» **The input**:
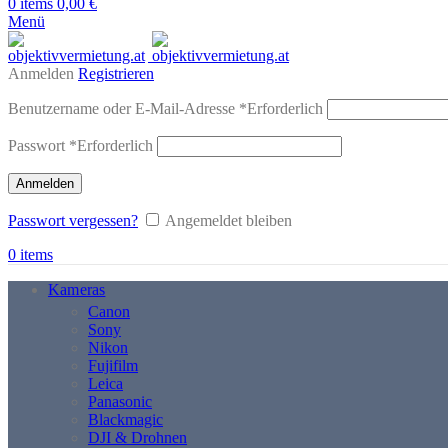
0
items
0,00
€
Menü
Anmelden
Registrieren
Benutzername oder E-Mail-Adresse
*
Erforderlich
Passwort
*
Erforderlich
Anmelden
Passwort vergessen?
Angemeldet bleiben
0
items
Kameras
Canon
Sony
Nikon
Fujifilm
Leica
Panasonic
Blackmagic
DJI & Drohnen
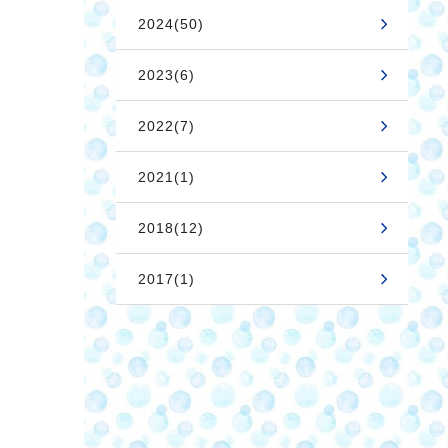
2024(50)
2023(6)
2022(7)
2021(1)
2018(12)
2017(1)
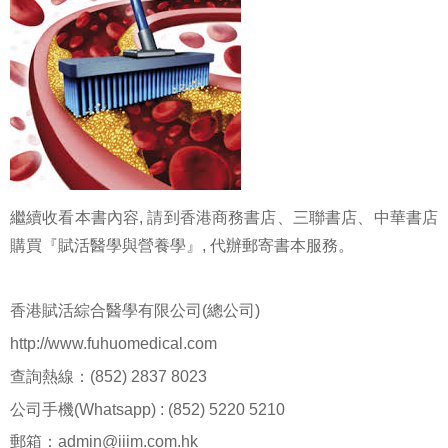
繼續收看本書內容
,
請到香港商務書店、三聯書店、中華書店
購買『賦活醫學與營養學』
,
代辦郵寄書本服務。
香港賦活綜合醫學有限公司
(
總公司
)
http://www.fuhuomedical.com
查詢熱線：
(852) 2837 8023
公司手機
(Whatsapp) : (852) 5220 5210
郵箱：
admin@iiim.com.hk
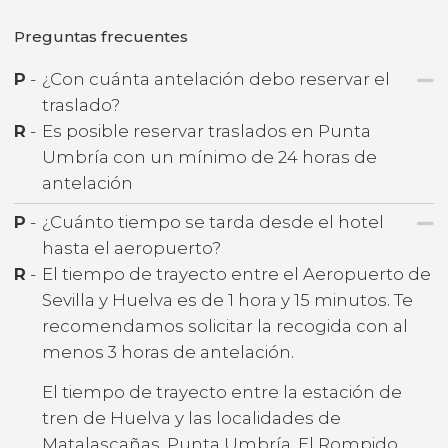
Preguntas frecuentes
P
-
¿Con cuánta antelación debo reservar el
traslado?
R
-
Es posible reservar traslados en Punta
Umbría con un mínimo de 24 horas de
antelación
P
-
¿Cuánto tiempo se tarda desde el hotel
hasta el aeropuerto?
R
-
El tiempo de trayecto entre el Aeropuerto de
Sevilla y Huelva es de 1 hora y 15 minutos. Te
recomendamos solicitar la recogida con al
menos 3 horas de antelación.
El tiempo de trayecto entre la estación de
tren de Huelva y las localidades de
Matalascañas, Punta Umbría, El Rompido,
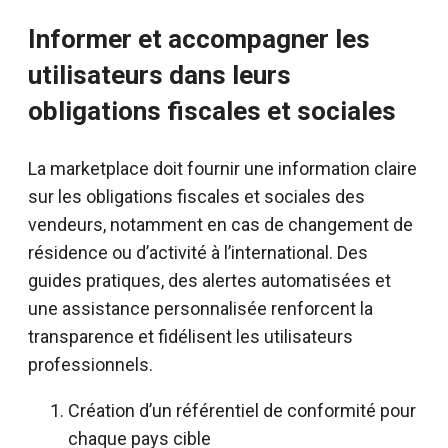
Informer et accompagner les
utilisateurs dans leurs
obligations fiscales et sociales
La marketplace doit fournir une information claire
sur les obligations fiscales et sociales des
vendeurs, notamment en cas de changement de
résidence ou d’activité à l’international. Des
guides pratiques, des alertes automatisées et
une assistance personnalisée renforcent la
transparence et fidélisent les utilisateurs
professionnels.
Création d’un référentiel de conformité pour
chaque pays cible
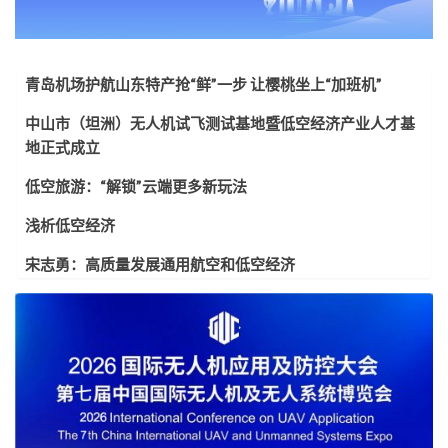
青岛机场护航山东特产抢“鲜”一步 让樱桃坐上“加班机”
中山市（坦洲）无人机试飞测试基地暨低空经济产业人才基
地正式成立
低空旅游：“解锁”云端更多新玩法
浅析低空经济
宋志勇：高质量发展通用航空和低空经济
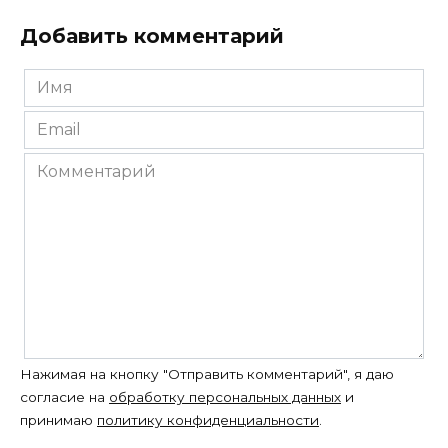
Добавить комментарий
Имя
*
Email
*
Комментарий
Нажимая на кнопку "Отправить комментарий", я даю
согласие на
обработку персональных данных
и
принимаю
политику конфиденциальности
.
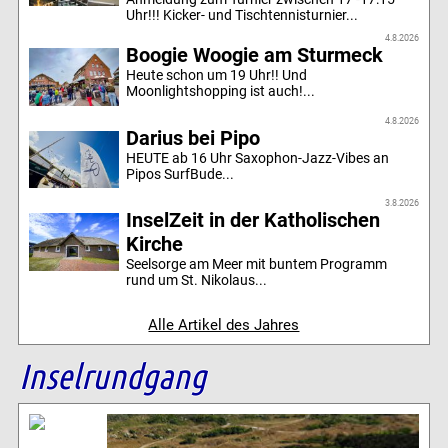
Uhr!!! Kicker- und Tischtennisturnier...
4.8.2026
Boogie Woogie am Sturmeck
Heute schon um 19 Uhr!! Und
Moonlightshopping ist auch!...
4.8.2026
Darius bei Pipo
HEUTE ab 16 Uhr Saxophon-Jazz-Vibes an
Pipos SurfBude...
3.8.2026
InselZeit in der Katholischen
Kirche
Seelsorge am Meer mit buntem Programm
rund um St. Nikolaus...
Alle Artikel des Jahres
Inselrundgang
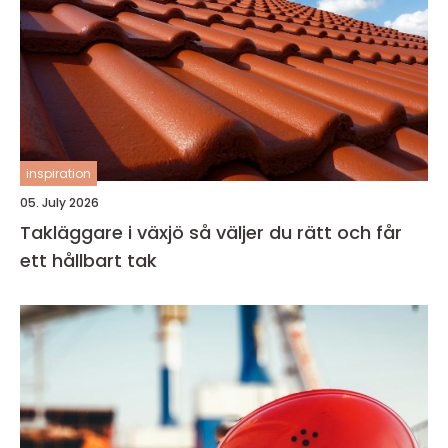
inspiration
05. July 2026
Takläggare i växjö så väljer du rätt och får
ett hållbart tak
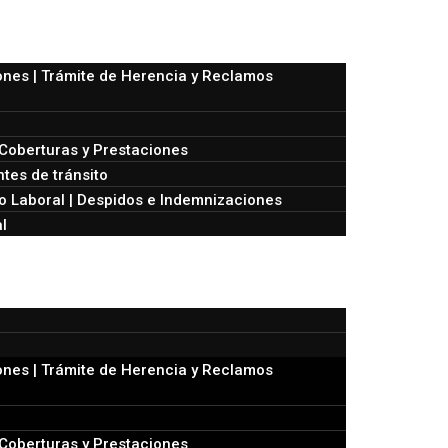
nes | Trámite de Herencia y Reclamos
Coberturas y Prestaciones
tes de tránsito
 Laboral | Despidos e Indemnizaciones
l
nes | Trámite de Herencia y Reclamos
Coberturas y Prestaciones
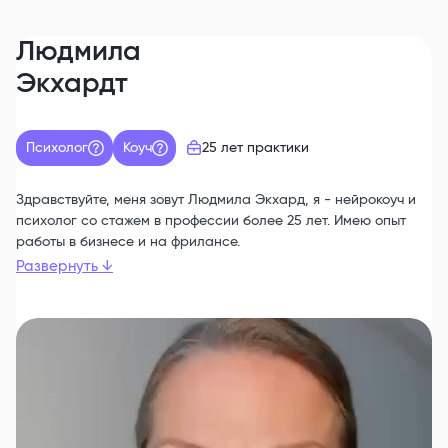
Людмила
Экхардт
Психолог
Коуч
25 лет
практики
Здравствуйте, меня зовут Людмила Экхард, я - нейрокоуч и
психолог со стажем в профессии более 25 лет. Имею опыт
работы в бизнесе и на фрилансе.
Развернуть
↓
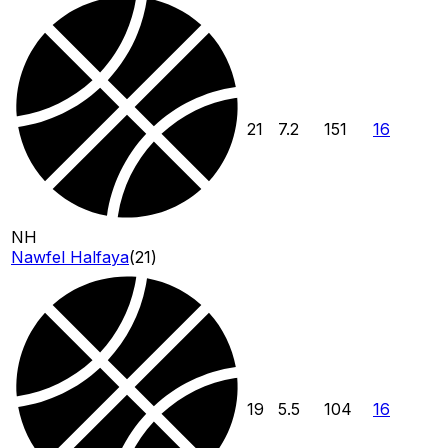
21
7.2
151
16
NH
Nawfel Halfaya
(
21
)
19
5.5
104
16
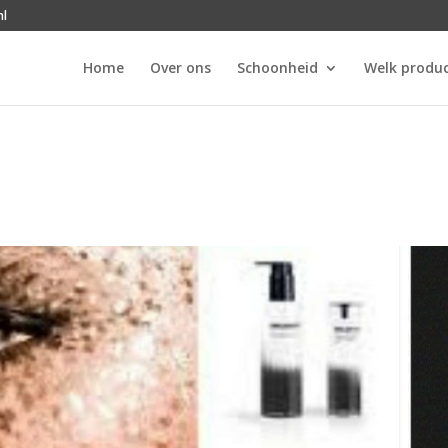
nl
Home
Over ons
Schoonheid
Welk produc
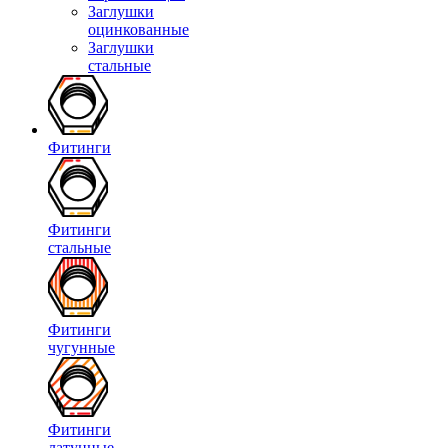
Заглушки
оцинкованные
Заглушки
стальные
Фитинги
Фитинги
стальные
Фитинги
чугунные
Фитинги
латунные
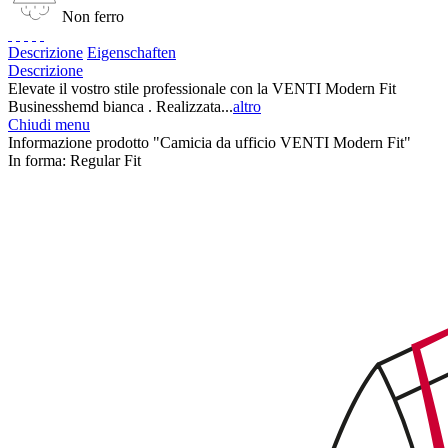
Non ferro
Descrizione
Eigenschaften
Descrizione
Elevate il vostro stile professionale con la VENTI Modern Fit
Businesshemd bianca . Realizzata...
altro
Chiudi menu
Informazione prodotto "Camicia da ufficio VENTI Modern Fit"
In forma:
Regular Fit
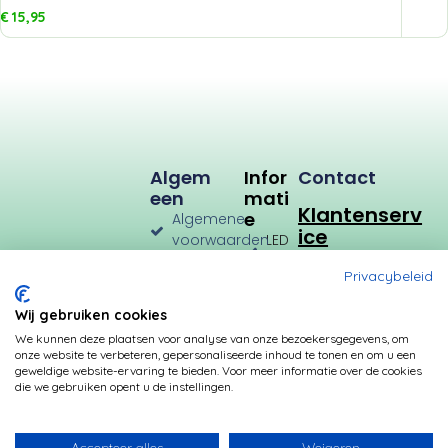
€
15,95
Algem
Infor
Contact
Een
Mati
Klantenserv
E
Algemene
ice
voorwaarden
LED
Verlichting
Verzenden
Privacybeleid
en
LED
Retourneren
Types
Wij gebruiken cookies
Privacybeleid
Verbruik
We kunnen deze plaatsen voor analyse van onze bezoekersgegevens, om
onze website te verbeteren, gepersonaliseerde inhoud te tonen en om u een
Betalingsmogelijkheden
Kleurtemperatuur
geweldige website-ervaring te bieden. Voor meer informatie over de cookies
die we gebruiken opent u de instellingen.
Transformatoren
Fittingen
Accepteer alles
Weigeren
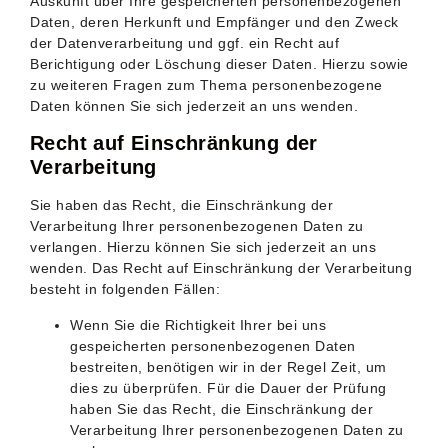
Auskunft über Ihre gespeicherten personenbezogenen
Daten, deren Herkunft und Empfänger und den Zweck
der Datenverarbeitung und ggf. ein Recht auf
Berichtigung oder Löschung dieser Daten. Hierzu sowie
zu weiteren Fragen zum Thema personenbezogene
Daten können Sie sich jederzeit an uns wenden.
Recht auf Einschränkung der
Verarbeitung
Sie haben das Recht, die Einschränkung der
Verarbeitung Ihrer personenbezogenen Daten zu
verlangen. Hierzu können Sie sich jederzeit an uns
wenden. Das Recht auf Einschränkung der Verarbeitung
besteht in folgenden Fällen:
Wenn Sie die Richtigkeit Ihrer bei uns
gespeicherten personenbezogenen Daten
bestreiten, benötigen wir in der Regel Zeit, um
dies zu überprüfen. Für die Dauer der Prüfung
haben Sie das Recht, die Einschränkung der
Verarbeitung Ihrer personenbezogenen Daten zu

» **What is needed**:
Can you change "Passwort" to "Kennwort" throughout the records and give them again with nothing else altered and the pictures left out?

» **Output of the exercise**:
0
items
0,00
€
Menü
Anmelden
Registrieren
Benutzername oder E-Mail-Adresse
*
Erforderlich
Kennwort
*
Erforderlich
Anmelden
Kennwort vergessen?
Angemeldet bleiben
0
items
Kameras
Canon
Sony
Nikon
Fujifilm
Leica
Panasonic
Blackmagic
DJI & Drohnen
2024(50)
2023(6)
2022(7)
2021(1)
2018(12)
2017(1)
繼續收看本書內容
,
請到香港商務書店、三聯書店、中華書店
購買『賦活醫學與營養學』
,
代辦郵寄書本服務。
香港賦活綜合醫學有限公司
(
總公司
)
http://www.fuhuomedical.com
查詢熱線：
(852) 2837 8023
公司手機
(Whatsapp) : (852) 5220 5210
郵箱：
admin@iiim.com.hk
Preguntas frecuentes
P
-
¿Con cuánta antelación debo reservar el
traslado?
R
-
Es posible reservar traslados en Punta
Umbría con un mínimo de 24 horas de
antelación
P
-
¿Cuánto tiempo se tarda desde el hotel
hasta el aeropuerto?
R
-
El tiempo de trayecto entre el Aeropuerto de
Sevilla y Huelva es de 1 hora y 15 minutos. Te
recomendamos solicitar la recogida con al
menos 3 horas de antelación.
El tiempo de trayecto entre la estación de
tren de Huelva y las localidades de
Matalascañas, Punta Umbría, El Rompido,
Informer et accompagner les
utilisateurs dans leurs
obligations fiscales et sociales
La marketplace doit fournir une information claire
sur les obligations fiscales et sociales des
vendeurs, notamment en cas de changement de
résidence ou d’activité à l’international. Des
guides pratiques, des alertes automatisées et
une assistance personnalisée renforcent la
transparence et fidélisent les utilisateurs
professionnels.
Création d’un référentiel de conformité pour
chaque pays cible
青岛机场护航山东特产抢“鲜”一步 让樱桃坐上“加班机”
中山市（坦洲）无人机试飞测试基地暨低空经济产业人才基
地正式成立
低空旅游：“解锁”云端更多新玩法
浅析低空经济
宋志勇：高质量发展通用航空和低空经济
Добавить комментарий
Имя
*
Email
*
Комментарий
Нажимая на кнопку "Отправить комментарий", я даю
согласие на
обработку персональных данных
и
принимаю
политику конфиденциальности
.
Uhr!!! Kicker- und Tischtennisturnier...
4.8.2026
Boogie Woogie am Sturmeck
Heute schon um 19 Uhr!! Und
Moonlightshopping ist auch!...
4.8.2026
Darius bei Pipo
HEUTE ab 16 Uhr Saxophon-Jazz-Vibes an
Pipos SurfBude...
3.8.2026
InselZeit in der Katholischen
Kirche
Seelsorge am Meer mit buntem Programm
rund um St. Nikolaus...
Alle Artikel des Jahres
Inselrundgang
inspiration
05. July 2026
Takläggare i växjö så väljer du rätt och får
ett hållbart tak
nes | Trámite de Herencia y Reclamos
Coberturas y Prestaciones
tes de tránsito
 Laboral | Despidos e Indemnizaciones
l
nes | Trámite de Herencia y Reclamos
Coberturas y Prestaciones
Людмила
Экхардт
Психолог
Коуч
25 лет
практики
Здравствуйте, меня зовут Людмила Экхард, я - нейрокоуч и
психолог со стажем в профессии более 25 лет. Имею опыт
работы в бизнесе и на фрилансе.
Развернуть
↓
21
7.2
151
16
NH
Nawfel Halfaya
(
21
)
19
5.5
104
16
nl
Home
Over ons
Schoonheid
Welk produc
Заглушки
оцинкованные
Заглушки
стальные
Фитинги
Фитинги
стальные
Фитинги
чугунные
Фитинги
латунные
Non ferro
Descrizione
Eigenschaften
Descrizione
Elevate il vostro stile professionale con la VENTI Modern Fit
Businesshemd bianca . Realizzata...
altro
Chiudi menu
Informazione prodotto "Camicia da ufficio VENTI Modern Fit"
In forma:
Regular Fit
€
15,95
Algem
Infor
Contact
Een
Mati
Klantenserv
E
Algemene
ice
voorwaarden
LED
Verlichting
Verzenden
Privacybeleid
en
LED
Retourneren
Types
Wij gebruiken cookies
Privacybeleid
Verbruik
We kunnen deze plaatsen voor analyse van onze bezoekersgegevens, om
onze website te verbeteren, gepersonaliseerde inhoud te tonen en om u een
Betalingsmogelijkheden
Kleurtemperatuur
geweldige website-ervaring te bieden. Voor meer informatie over de cookies
die we gebruiken opent u de instellingen.
Transformatoren
Fittingen
Accepteer alles
Weigeren
Auskunft über Ihre gespeicherten personenbezogenen
Daten, deren Herkunft und Empfänger und den Zweck
der Datenverarbeitung und ggf. ein Recht auf
Berichtigung oder Löschung dieser Daten. Hierzu sowie
zu weiteren Fragen zum Thema personenbezogene
Daten können Sie sich jederzeit an uns wenden.
Recht auf Einschränkung der
Verarbeitung
Sie haben das Recht, die Einschränkung der
Verarbeitung Ihrer personenbezogenen Daten zu
verlangen. Hierzu können Sie sich jederzeit an uns
wenden. Das Recht auf Einschränkung der Verarbeitung
besteht in folgenden Fällen:
Wenn Sie die Richtigkeit Ihrer bei uns
gespeicherten personenbezogenen Daten
bestreiten, benötigen wir in der Regel Zeit, um
dies zu überprüfen. Für die Dauer der Prüfung
haben Sie das Recht, die Einschränkung der
Verarbeitung Ihrer personenbezogenen Daten zu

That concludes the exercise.